China National Cereals, Oils and Foodstuffs Corporation (COFCO) is planning to double its grain purchases from the Black Sea countries in the next two to three years.
The region has become a major supply hub for staple crops, with Ukraine and Russia being among the world’s largest corn and wheat exporters, respectively, in the view of COFCO chairman Jingtao Chi.
In November 2018, COFCO and the Ukrainian Sea Ports Authority (USPA) signed a memorandum agreeing the development of COFCO’s 2.5 Mtpa grain terminal at the Black Sea harbour of Mykolaiv. COFCO committed to investing up to US$30M in the further development of the US$75M port terminal, as well as river logistics in Ukraine.
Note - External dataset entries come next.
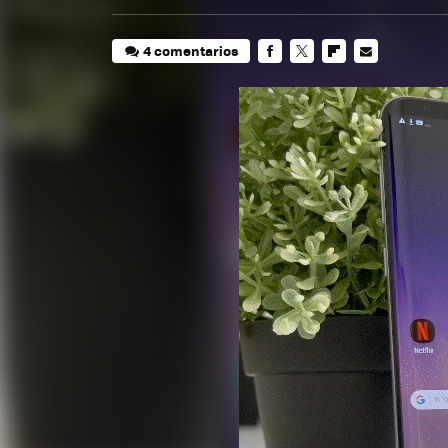
4 comentarios
FACEBOOK
TWITTER
FLIPBOARD
E-
MAIL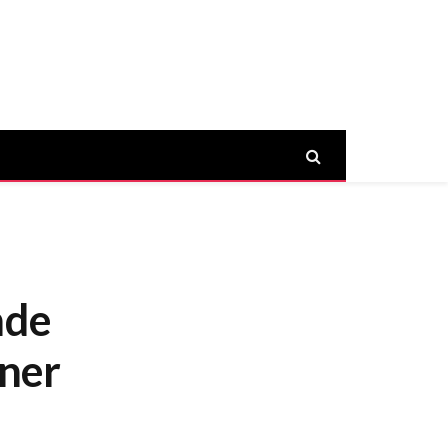
nde
ner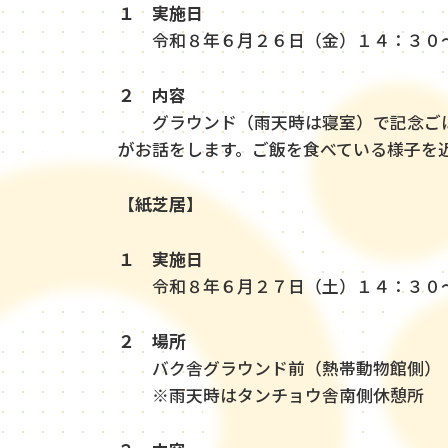
１ 実施日
令和８年６月２６日（金）１４：３０
２ 内容
グラウンド（雨天時は寝室）で記念ごは
がお話をします。ご飯を食べている様子を
【
紙芝居】
１ 実施日
令和８年６月２７日（土）１４：３０
２ 場所
バク舎グラウンド前（熱帯動物館側）
※雨天時はタンチョウ舎南側休憩所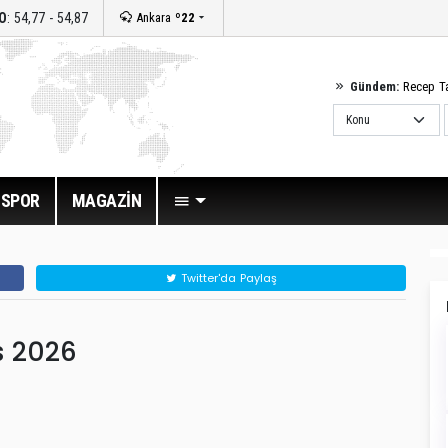
O
: 54,77 - 54,87
Ankara
º22
Gündem:
Recep T
SPOR
MAGAZİN
Twitter'da Paylaş
s 2026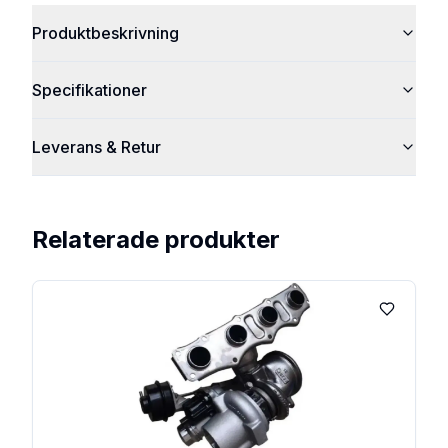
Produktbeskrivning
Specifikationer
Leverans & Retur
Relaterade produkter
Lägg till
In March 2016, COFCO gained full control over Noble Agri (NA), its joint venture with the Hong Kong-based Noble Group, having acquired a 49% stake for US$750M. Previously, in August 2014, NA had bought Danube Shipping and Stevedoring Company (DSSC) operating at Mykolaiv.
In May 2016, DSSC launched the Mykolaiv grain terminal, including 16 silos with an aggregate capacity of 100,000t, discharge stations for 120 railcars and 120 trucks per day, a grain-dryer and a 20,000 tpd shiploader.
In addition to the port terminal, there are several food storage facilities in the country’s southern regions consolidated under the COFCO Agri Ukraine brand, which exported 1.62 Mt of corn and 514,000t of wheat in the 2016/17 marketing year.
Meanwhile, according to Rustam Temirgaliev, CEO of Russia-China Investment Fund for Regional Development (IFRD), COFCO has been considering an investment in a Russian grain terminal at Novorossiysk, Taman or Temryuk to handle 10 Mtpa, with IFRD acting as COFCO’s partner to strike a deal estimated at up to US$400M.